» READING TEXT:
# Docomo Rs.500 recharge screwup. Read before recharging for this amount.



## Sarath (Dec 4, 2011)

If you recharge for Rs.500 for Docomo from any third-party website then you will be recharged for this pack that gives you 500MB 3G data usage + 1000mins of local/STD calls.

The problem was faced by one other person as given below;


drsingh said:


> guys can somebody help with freecharge.in problems.i have submitted a complaint but got no reply.i recharged with rs 500 through credit card.the payment gateway froze up but i got a message that money had been deducted from my account.next morning i receive a message from tata docomo that i have recharged with a 3g pack i.e. 500 mb+1000 min valid for a month.i have a 2g sim. tata docomo customer care says that it is my fault and to use their website only for online recharge. freecharge.in has not replied to my complaint ant they do not have any phone no. listed on their site.
> 
> I feel true test for any online commercial company is how they handle problems when they arise.reliability is judged by how they handle problems.as of now my experience with both freecharge and tatadocomo is poor.they have robbed me of my money due to faulty online services.
> 
> Anybody has any customer care no. for freecharge.in?



I spoke at length to their CC but to no avail. He simply banged the phone and told me it wasn't possible to fix it and give me "normal" talktime for the amount recharged.

» DATA EXCERPTS:
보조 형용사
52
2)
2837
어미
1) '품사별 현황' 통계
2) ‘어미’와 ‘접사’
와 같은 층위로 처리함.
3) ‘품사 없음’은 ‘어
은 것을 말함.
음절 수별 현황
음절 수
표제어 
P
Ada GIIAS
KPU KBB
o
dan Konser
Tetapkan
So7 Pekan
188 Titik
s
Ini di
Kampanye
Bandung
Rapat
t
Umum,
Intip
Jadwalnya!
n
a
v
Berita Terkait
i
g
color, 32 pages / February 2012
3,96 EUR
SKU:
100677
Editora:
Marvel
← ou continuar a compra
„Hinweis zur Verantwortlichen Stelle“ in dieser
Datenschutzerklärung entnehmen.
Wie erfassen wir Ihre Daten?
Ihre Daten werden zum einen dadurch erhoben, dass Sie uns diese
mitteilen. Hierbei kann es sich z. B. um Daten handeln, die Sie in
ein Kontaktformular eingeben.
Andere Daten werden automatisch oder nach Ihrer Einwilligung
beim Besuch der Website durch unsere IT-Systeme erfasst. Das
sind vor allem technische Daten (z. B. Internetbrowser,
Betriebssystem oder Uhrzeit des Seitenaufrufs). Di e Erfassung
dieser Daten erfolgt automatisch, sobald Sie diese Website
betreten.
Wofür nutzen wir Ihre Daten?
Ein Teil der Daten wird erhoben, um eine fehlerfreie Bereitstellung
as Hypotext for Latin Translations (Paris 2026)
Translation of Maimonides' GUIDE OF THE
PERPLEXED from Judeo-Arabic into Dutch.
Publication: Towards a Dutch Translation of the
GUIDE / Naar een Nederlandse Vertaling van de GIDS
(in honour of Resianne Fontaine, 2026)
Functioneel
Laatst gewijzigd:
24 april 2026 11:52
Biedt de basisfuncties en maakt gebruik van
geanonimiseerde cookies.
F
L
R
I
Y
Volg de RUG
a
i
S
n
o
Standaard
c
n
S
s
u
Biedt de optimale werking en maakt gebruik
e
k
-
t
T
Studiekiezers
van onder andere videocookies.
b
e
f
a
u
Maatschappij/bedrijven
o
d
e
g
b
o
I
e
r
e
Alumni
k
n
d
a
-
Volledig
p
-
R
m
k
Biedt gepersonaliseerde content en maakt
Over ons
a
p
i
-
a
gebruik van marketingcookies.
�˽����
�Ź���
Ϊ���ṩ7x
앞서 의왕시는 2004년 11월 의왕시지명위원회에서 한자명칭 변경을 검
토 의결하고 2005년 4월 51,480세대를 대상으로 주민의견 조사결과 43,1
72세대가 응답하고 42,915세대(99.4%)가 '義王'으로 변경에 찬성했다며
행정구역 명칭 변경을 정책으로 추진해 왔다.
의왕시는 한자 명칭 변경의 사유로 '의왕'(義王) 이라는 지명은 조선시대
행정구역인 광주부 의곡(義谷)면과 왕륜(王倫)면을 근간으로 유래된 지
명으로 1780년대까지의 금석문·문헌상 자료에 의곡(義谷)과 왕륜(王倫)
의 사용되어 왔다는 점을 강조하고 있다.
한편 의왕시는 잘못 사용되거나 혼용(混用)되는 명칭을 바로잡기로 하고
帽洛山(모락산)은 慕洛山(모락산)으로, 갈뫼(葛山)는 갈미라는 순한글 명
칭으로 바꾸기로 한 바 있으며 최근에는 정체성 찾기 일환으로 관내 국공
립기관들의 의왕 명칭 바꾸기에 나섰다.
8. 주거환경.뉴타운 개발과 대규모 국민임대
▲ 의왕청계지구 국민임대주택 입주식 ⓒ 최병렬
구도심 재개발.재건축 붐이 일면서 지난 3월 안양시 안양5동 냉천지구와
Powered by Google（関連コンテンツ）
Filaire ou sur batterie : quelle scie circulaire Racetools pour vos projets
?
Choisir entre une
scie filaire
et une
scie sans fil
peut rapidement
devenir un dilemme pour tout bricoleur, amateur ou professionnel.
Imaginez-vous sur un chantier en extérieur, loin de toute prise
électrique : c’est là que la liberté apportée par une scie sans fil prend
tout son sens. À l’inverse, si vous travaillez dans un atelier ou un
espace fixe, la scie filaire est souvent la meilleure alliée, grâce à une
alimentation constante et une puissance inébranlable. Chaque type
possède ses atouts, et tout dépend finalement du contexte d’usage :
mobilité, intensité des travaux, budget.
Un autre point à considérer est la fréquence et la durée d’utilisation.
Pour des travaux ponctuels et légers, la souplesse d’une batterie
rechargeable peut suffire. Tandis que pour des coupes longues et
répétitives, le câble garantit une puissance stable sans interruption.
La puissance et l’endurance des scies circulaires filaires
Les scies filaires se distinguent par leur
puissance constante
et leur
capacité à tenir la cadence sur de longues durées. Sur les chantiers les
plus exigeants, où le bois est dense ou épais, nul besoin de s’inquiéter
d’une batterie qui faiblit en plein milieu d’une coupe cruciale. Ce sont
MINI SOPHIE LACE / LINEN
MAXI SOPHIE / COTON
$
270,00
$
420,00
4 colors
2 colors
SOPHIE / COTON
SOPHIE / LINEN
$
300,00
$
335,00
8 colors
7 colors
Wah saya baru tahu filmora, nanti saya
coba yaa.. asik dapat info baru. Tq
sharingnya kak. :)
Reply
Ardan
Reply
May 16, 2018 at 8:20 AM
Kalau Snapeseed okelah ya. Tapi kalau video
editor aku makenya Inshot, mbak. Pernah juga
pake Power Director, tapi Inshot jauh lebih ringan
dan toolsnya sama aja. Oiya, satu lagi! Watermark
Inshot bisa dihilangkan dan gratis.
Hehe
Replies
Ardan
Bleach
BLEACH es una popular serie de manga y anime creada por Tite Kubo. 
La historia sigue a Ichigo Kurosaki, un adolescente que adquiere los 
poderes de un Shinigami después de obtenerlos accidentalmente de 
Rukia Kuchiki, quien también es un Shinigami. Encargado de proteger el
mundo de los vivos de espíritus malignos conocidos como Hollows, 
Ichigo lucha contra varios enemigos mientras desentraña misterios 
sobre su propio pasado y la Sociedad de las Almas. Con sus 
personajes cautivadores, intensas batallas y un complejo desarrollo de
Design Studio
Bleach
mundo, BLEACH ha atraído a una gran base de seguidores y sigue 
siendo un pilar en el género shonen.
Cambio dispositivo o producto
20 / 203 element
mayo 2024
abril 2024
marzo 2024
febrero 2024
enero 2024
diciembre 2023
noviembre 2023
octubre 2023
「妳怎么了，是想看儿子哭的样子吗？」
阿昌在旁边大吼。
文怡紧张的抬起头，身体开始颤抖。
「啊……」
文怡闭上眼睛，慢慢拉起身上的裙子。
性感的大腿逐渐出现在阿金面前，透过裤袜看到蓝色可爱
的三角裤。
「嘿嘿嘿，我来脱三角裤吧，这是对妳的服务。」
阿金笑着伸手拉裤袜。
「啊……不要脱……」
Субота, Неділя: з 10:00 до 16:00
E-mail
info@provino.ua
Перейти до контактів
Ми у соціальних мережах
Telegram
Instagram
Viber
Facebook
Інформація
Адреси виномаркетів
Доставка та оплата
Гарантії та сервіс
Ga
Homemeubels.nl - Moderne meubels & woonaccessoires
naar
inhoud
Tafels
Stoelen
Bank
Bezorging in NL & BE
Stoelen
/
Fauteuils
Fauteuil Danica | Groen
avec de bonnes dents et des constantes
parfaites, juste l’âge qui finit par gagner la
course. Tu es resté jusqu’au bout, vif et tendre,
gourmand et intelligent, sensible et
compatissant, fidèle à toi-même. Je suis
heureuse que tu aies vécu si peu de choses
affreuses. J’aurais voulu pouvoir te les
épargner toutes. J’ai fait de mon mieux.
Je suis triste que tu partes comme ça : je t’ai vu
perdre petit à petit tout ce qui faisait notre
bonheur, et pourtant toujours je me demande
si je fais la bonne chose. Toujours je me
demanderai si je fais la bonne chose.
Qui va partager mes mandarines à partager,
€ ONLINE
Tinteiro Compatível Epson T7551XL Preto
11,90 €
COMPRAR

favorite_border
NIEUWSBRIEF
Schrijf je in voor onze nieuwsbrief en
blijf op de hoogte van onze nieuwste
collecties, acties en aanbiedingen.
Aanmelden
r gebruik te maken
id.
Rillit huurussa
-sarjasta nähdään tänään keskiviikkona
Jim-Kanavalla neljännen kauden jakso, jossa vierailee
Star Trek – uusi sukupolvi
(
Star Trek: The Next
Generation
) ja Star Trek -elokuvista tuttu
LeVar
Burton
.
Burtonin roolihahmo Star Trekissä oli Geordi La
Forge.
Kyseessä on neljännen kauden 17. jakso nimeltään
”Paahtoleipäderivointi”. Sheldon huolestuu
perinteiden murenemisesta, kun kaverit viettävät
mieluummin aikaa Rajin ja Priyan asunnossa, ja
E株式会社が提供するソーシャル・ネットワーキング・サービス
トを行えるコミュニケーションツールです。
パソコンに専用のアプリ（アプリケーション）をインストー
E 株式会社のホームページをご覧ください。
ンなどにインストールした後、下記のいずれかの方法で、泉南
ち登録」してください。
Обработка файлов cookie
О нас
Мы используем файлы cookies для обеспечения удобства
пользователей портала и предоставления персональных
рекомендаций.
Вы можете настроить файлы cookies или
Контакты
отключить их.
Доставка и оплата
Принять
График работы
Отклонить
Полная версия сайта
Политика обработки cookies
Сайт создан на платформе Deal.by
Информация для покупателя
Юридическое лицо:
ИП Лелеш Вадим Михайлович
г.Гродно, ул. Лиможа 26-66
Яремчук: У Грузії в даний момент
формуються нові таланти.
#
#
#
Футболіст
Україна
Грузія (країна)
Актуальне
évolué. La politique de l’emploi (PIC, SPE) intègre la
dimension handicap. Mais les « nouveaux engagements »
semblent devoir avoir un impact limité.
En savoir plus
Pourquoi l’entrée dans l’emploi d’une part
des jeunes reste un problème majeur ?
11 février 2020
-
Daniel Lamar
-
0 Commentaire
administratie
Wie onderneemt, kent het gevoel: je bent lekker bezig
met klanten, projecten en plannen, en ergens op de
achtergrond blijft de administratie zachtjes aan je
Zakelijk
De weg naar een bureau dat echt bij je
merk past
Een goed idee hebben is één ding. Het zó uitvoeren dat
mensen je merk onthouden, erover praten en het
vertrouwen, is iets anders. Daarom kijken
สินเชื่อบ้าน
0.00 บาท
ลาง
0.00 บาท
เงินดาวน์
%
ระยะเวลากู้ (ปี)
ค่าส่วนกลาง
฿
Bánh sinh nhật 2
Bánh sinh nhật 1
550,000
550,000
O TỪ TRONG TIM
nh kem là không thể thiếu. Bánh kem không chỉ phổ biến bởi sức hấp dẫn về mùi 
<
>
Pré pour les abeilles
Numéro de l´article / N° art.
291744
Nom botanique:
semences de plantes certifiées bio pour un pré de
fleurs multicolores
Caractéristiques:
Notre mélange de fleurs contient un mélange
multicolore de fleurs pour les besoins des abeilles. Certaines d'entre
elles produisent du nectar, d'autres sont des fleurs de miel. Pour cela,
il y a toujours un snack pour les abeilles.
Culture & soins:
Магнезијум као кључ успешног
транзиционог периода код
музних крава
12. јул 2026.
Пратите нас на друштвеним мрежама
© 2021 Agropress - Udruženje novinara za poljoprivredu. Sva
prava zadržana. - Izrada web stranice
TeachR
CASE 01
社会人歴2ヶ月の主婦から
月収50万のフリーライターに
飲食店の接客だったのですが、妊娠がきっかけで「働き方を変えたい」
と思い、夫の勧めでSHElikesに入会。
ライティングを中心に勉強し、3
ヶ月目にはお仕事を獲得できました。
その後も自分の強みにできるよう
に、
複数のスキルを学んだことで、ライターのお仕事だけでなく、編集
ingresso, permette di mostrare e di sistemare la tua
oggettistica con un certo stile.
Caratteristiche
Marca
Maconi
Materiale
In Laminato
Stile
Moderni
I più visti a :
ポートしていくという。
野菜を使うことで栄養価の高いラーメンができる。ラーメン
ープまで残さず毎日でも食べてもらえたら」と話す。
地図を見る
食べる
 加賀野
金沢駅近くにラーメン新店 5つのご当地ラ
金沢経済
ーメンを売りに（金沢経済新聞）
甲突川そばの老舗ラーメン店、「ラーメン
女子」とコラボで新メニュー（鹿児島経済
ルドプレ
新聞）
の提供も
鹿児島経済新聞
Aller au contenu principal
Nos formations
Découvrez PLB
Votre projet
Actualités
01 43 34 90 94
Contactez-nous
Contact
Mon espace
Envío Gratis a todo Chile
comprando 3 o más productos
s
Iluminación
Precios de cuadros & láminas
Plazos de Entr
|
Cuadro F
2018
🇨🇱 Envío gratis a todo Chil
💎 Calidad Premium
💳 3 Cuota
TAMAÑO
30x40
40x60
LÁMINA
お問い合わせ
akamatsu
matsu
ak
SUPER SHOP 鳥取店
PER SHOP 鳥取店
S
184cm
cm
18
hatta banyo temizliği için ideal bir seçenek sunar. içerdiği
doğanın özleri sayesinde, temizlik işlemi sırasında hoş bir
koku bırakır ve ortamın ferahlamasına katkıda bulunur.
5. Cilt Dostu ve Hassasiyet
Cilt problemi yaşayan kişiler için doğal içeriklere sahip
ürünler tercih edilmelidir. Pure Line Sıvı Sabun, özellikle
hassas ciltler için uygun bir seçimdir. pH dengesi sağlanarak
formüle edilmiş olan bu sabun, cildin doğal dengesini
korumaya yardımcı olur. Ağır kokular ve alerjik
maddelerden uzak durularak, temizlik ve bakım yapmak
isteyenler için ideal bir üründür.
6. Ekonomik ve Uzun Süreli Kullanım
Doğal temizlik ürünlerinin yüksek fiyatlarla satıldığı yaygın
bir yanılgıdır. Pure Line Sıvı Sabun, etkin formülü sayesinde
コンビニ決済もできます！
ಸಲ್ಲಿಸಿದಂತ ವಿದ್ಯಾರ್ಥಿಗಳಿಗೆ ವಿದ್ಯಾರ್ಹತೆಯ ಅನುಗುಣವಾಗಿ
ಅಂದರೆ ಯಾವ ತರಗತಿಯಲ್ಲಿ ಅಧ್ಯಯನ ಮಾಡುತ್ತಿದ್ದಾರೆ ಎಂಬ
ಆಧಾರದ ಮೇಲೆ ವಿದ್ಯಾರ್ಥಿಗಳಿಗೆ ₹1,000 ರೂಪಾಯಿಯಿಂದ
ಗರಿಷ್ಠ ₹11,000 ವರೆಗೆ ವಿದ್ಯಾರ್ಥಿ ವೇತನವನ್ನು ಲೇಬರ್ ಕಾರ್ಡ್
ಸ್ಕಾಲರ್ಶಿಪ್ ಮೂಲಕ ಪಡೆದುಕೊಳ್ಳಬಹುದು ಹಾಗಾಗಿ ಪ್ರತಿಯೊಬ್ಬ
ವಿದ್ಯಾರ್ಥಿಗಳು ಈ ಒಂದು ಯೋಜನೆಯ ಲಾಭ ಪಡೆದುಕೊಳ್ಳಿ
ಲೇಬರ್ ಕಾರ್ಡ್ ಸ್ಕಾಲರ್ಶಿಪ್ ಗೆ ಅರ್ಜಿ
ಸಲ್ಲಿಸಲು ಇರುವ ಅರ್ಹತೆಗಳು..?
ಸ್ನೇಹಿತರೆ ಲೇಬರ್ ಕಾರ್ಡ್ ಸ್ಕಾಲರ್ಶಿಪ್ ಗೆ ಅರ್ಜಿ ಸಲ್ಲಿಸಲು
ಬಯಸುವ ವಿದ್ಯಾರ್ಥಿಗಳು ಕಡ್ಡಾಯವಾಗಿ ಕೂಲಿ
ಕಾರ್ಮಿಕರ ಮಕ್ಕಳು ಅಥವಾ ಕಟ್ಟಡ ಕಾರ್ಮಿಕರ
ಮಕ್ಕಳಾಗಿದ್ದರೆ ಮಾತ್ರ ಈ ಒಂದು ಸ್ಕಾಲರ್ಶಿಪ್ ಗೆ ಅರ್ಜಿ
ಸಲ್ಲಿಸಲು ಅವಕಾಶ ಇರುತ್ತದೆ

» EXERCISE INSTRUCTIONS:
(1) Echo the stretch of the Docomo recharge thread from "# Docomo Rs.500" through "of local/STD calls.".
(2) Carry on the Docomo recharge thread from the point where it stops.
The rows have nothing to do with the Docomo recharge thread.

» ANSWER LIST:
(1)
# Docomo Rs.500 recharge screwup. Read before recharging for this amount.



## Sarath (Dec 4, 2011)

If you recharge for Rs.500 for Docomo from any third-party website then you will be recharged for this pack that gives you 500MB 3G data usage + 1000mins of local/STD calls.

(2)
*SOLUTION:* Recharge for Rs.510 to avail full-talk time. Not 500, at any cost. 

Their website is poorly designed and has many recharge amounts overlapping each other, which means their official website can be used to make these recharges safely but third party websites are up for a toss.

Here is the reason why the screwup takes place: Two different recharges have the same amount Pic (2) and Pic (3). Third party websites like freecharge.com etc have no way of differentiating between them and for the worst part doing a 500 recharge by default entails you to a special recharge instead of a normal top-up recharge.

*i1213.photobucket.com/albums/cc480/sarathmay3/Screen%20cap/MobilePrepaidRecharge-OnlineMobileRecharge-OnlinePrepaidRecharge-TataDOCOMO.png

Pic 2:
*i1213.photobucket.com/albums/cc480/sarathmay3/Screen%20cap/2.png

Pic 3:
*i1213.photobucket.com/albums/cc480/sarathmay3/Screen%20cap/3.png

Pic 4:
*i1213.photobucket.com/albums/cc480/sarathmay3/Screen%20cap/4.png

--------------------------

OT: The CC was particularly rude that too without provocation.


----------



## johnybravojr (Dec 5, 2011)

Docomo Customer Care has suddenly turned hostile towards customers. When I MNP-ed my AirTel number(for the same reasons), I was totally impressed by the way they handled complaints. When I called them a couple of times regarding excess deduction from my prepaid balance by way of internet access and calls, though I made none, they simply refunded the deducted amount right away without asking too many questions. Now, the story is completely different. They also used to call you up and shower you with offers when you send a port-out request. Not anymore these days. They simply ask you to 'please go ahead'! Hmm!

Having said that, it is always better to recharge through the official website because at least they are answerable when disputes arise. Otherwise, Freecharge.in will blame it on Docomo, and Docomo will blame it on Freecharge.in.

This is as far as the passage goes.